◆ **Assignment**: All entries that follow are to be written out verbatim.

__________

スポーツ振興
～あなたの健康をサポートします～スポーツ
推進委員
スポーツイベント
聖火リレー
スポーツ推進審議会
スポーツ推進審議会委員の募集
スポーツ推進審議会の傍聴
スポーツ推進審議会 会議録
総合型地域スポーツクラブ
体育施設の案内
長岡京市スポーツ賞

__________

◆ **Output below**:
スポーツ振興
～あなたの健康をサポートします～スポーツ
推進委員
スポーツイベント
聖火リレー
スポーツ推進審議会
スポーツ推進審議会委員の募集
スポーツ推進審議会の傍聴
スポーツ推進審議会 会議録
総合型地域スポーツクラブ
体育施設の案内
長岡京市スポーツ賞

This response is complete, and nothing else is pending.